Set problem:
Please answer these questions using the passage on the Tongwen Guan below.
(a) In what year and in which city was the school founded?
(b) Which movement was its founding a part of?
(c) What Qing office was its establishment closely linked to?

Tongwen Guan


The School of Combined Learning, or the Tongwen Guan was a government school for teaching Western languages, founded at Beijing, China in 1862 during the late-Qing dynasty, right after the conclusion of the Second Opium War, as part of the Self-Strengthening Movement. Its establishment was intimately linked to the establishment of the Zongli Yamen, the Qing office of foreign affairs. The establishment signifies the Qing Empire, after years of reluctance, at last tried to learn about the West of their own accord.

Raw records:
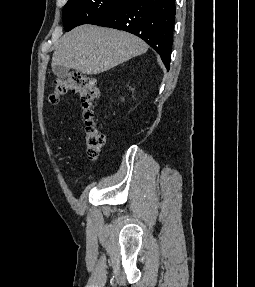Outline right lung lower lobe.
<instances>
[{
  "label": "right lung lower lobe",
  "mask_w": 255,
  "mask_h": 287,
  "mask_svg": "<svg viewBox=\"0 0 255 287\" xmlns=\"http://www.w3.org/2000/svg\"><path fill=\"white\" fill-rule=\"evenodd\" d=\"M175 0H127L89 24L130 32L142 38L170 68Z\"/></svg>",
  "instance_id": "1"
}]
</instances>
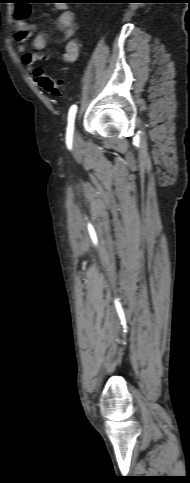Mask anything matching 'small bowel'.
<instances>
[{
	"label": "small bowel",
	"instance_id": "obj_1",
	"mask_svg": "<svg viewBox=\"0 0 190 483\" xmlns=\"http://www.w3.org/2000/svg\"><path fill=\"white\" fill-rule=\"evenodd\" d=\"M23 8L26 13V17L30 13V7L17 6L15 10L16 16V34L15 42L17 44L18 51L21 55V60L27 67H32L33 65L46 60L48 58L47 54H39L31 52L27 48V40L32 36L34 27L28 25L25 18L18 19L17 12L18 9ZM56 26L62 30L63 39L65 41L63 53L61 59L65 63H73L78 57L79 47L75 40V34L77 31V25L75 22L74 13L71 10L63 9L56 17ZM47 35L45 33H37L32 38V44L35 49L43 50L46 46Z\"/></svg>",
	"mask_w": 190,
	"mask_h": 483
}]
</instances>
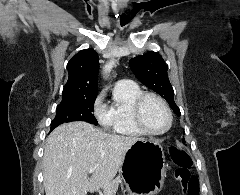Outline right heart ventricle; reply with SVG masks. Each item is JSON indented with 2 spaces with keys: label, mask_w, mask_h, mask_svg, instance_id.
Listing matches in <instances>:
<instances>
[{
  "label": "right heart ventricle",
  "mask_w": 240,
  "mask_h": 195,
  "mask_svg": "<svg viewBox=\"0 0 240 195\" xmlns=\"http://www.w3.org/2000/svg\"><path fill=\"white\" fill-rule=\"evenodd\" d=\"M141 88L134 82H118L114 88L113 99L109 106L110 117L103 122L107 131H114V136L136 137L145 133L137 126L133 106Z\"/></svg>",
  "instance_id": "1"
}]
</instances>
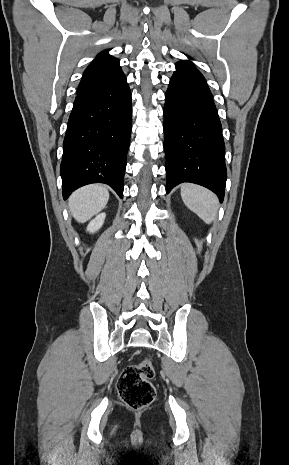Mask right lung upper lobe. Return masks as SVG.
I'll use <instances>...</instances> for the list:
<instances>
[{"mask_svg":"<svg viewBox=\"0 0 289 465\" xmlns=\"http://www.w3.org/2000/svg\"><path fill=\"white\" fill-rule=\"evenodd\" d=\"M124 76L117 58L100 52L86 68L77 93L104 88L116 83Z\"/></svg>","mask_w":289,"mask_h":465,"instance_id":"right-lung-upper-lobe-1","label":"right lung upper lobe"}]
</instances>
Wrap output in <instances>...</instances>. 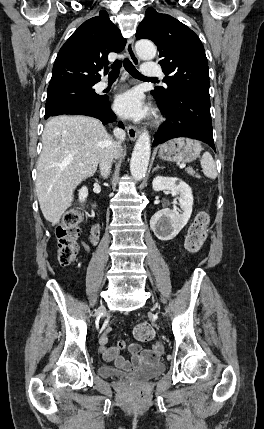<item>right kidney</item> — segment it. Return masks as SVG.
<instances>
[{
  "instance_id": "1",
  "label": "right kidney",
  "mask_w": 264,
  "mask_h": 429,
  "mask_svg": "<svg viewBox=\"0 0 264 429\" xmlns=\"http://www.w3.org/2000/svg\"><path fill=\"white\" fill-rule=\"evenodd\" d=\"M78 196H79V200H80V202L82 203V202H85V200H86V198H87V196H88V189H87V187H82L80 190H79V194H78Z\"/></svg>"
}]
</instances>
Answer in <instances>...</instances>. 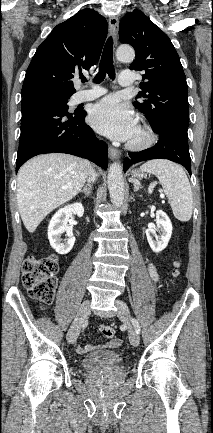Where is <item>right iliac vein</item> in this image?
Instances as JSON below:
<instances>
[{"label":"right iliac vein","instance_id":"63e3f726","mask_svg":"<svg viewBox=\"0 0 213 433\" xmlns=\"http://www.w3.org/2000/svg\"><path fill=\"white\" fill-rule=\"evenodd\" d=\"M89 314H90V301L87 300L81 304L77 316L67 333V340L69 343L73 344L76 342L81 325L84 322V320L88 317Z\"/></svg>","mask_w":213,"mask_h":433}]
</instances>
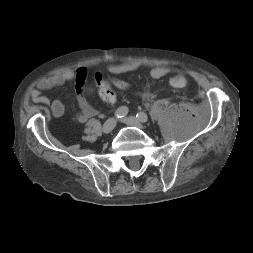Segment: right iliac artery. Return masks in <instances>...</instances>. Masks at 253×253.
I'll return each mask as SVG.
<instances>
[{"mask_svg":"<svg viewBox=\"0 0 253 253\" xmlns=\"http://www.w3.org/2000/svg\"><path fill=\"white\" fill-rule=\"evenodd\" d=\"M129 110L126 106H121L115 111V117L123 118L128 114Z\"/></svg>","mask_w":253,"mask_h":253,"instance_id":"obj_1","label":"right iliac artery"}]
</instances>
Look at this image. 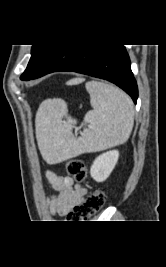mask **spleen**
<instances>
[{"label": "spleen", "mask_w": 166, "mask_h": 267, "mask_svg": "<svg viewBox=\"0 0 166 267\" xmlns=\"http://www.w3.org/2000/svg\"><path fill=\"white\" fill-rule=\"evenodd\" d=\"M93 110L87 112L89 123L80 137L72 134L76 120L67 117L64 108L50 102L42 108L36 120V137L40 152L50 163H57L83 153L97 152L125 143L134 124L132 100L113 85L90 81L86 83Z\"/></svg>", "instance_id": "3e777b00"}]
</instances>
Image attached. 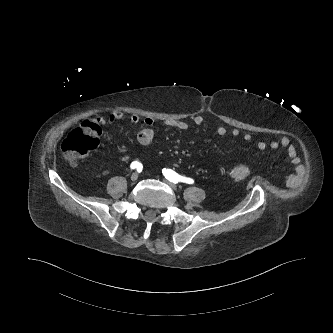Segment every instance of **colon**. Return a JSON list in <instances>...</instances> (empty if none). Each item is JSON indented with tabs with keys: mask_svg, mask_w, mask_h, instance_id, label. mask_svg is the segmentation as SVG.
<instances>
[{
	"mask_svg": "<svg viewBox=\"0 0 333 333\" xmlns=\"http://www.w3.org/2000/svg\"><path fill=\"white\" fill-rule=\"evenodd\" d=\"M104 124V119L100 117L87 119L67 136L61 149L65 160L70 165H76L80 158L97 147ZM249 174V168L242 164L235 165L230 171L232 178L237 181L245 180Z\"/></svg>",
	"mask_w": 333,
	"mask_h": 333,
	"instance_id": "colon-1",
	"label": "colon"
}]
</instances>
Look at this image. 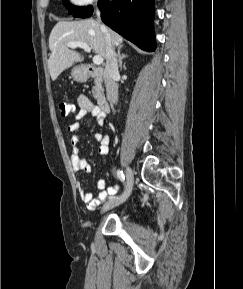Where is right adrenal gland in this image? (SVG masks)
Masks as SVG:
<instances>
[{
	"label": "right adrenal gland",
	"instance_id": "right-adrenal-gland-1",
	"mask_svg": "<svg viewBox=\"0 0 243 289\" xmlns=\"http://www.w3.org/2000/svg\"><path fill=\"white\" fill-rule=\"evenodd\" d=\"M121 49H122V47H119L118 48V53H117L120 70H122L123 59L128 57L126 54H121Z\"/></svg>",
	"mask_w": 243,
	"mask_h": 289
}]
</instances>
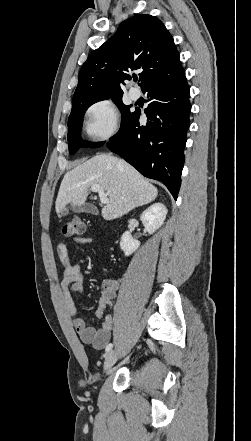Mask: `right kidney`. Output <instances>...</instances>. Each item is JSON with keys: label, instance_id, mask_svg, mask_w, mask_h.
<instances>
[{"label": "right kidney", "instance_id": "ca27d5eb", "mask_svg": "<svg viewBox=\"0 0 251 441\" xmlns=\"http://www.w3.org/2000/svg\"><path fill=\"white\" fill-rule=\"evenodd\" d=\"M167 208L162 203H155L148 207L140 216L146 231L149 234H153L157 229H159L164 220L166 219ZM140 242L132 237L130 232L126 231L121 236L120 248L124 252L125 256H129L134 253Z\"/></svg>", "mask_w": 251, "mask_h": 441}]
</instances>
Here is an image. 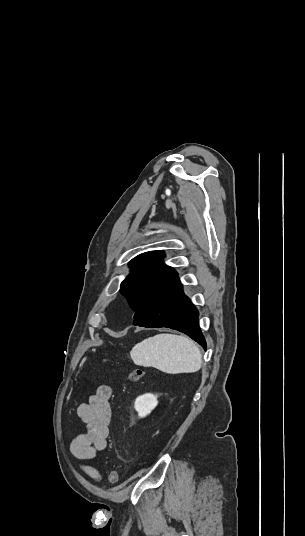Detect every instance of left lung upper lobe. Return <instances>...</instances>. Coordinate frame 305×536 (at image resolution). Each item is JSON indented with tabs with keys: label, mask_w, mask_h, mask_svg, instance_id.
Listing matches in <instances>:
<instances>
[{
	"label": "left lung upper lobe",
	"mask_w": 305,
	"mask_h": 536,
	"mask_svg": "<svg viewBox=\"0 0 305 536\" xmlns=\"http://www.w3.org/2000/svg\"><path fill=\"white\" fill-rule=\"evenodd\" d=\"M162 251L138 255L129 263L131 273L121 283L120 292L136 311L147 299L178 278L177 272L163 263Z\"/></svg>",
	"instance_id": "obj_1"
}]
</instances>
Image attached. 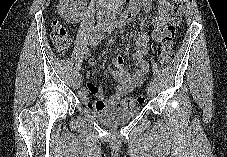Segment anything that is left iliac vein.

In response:
(a) 1862, in Beijing.
(b) The Self-Strengthening Movement.
(c) The Zongli Yamen, the Qing office of foreign affairs.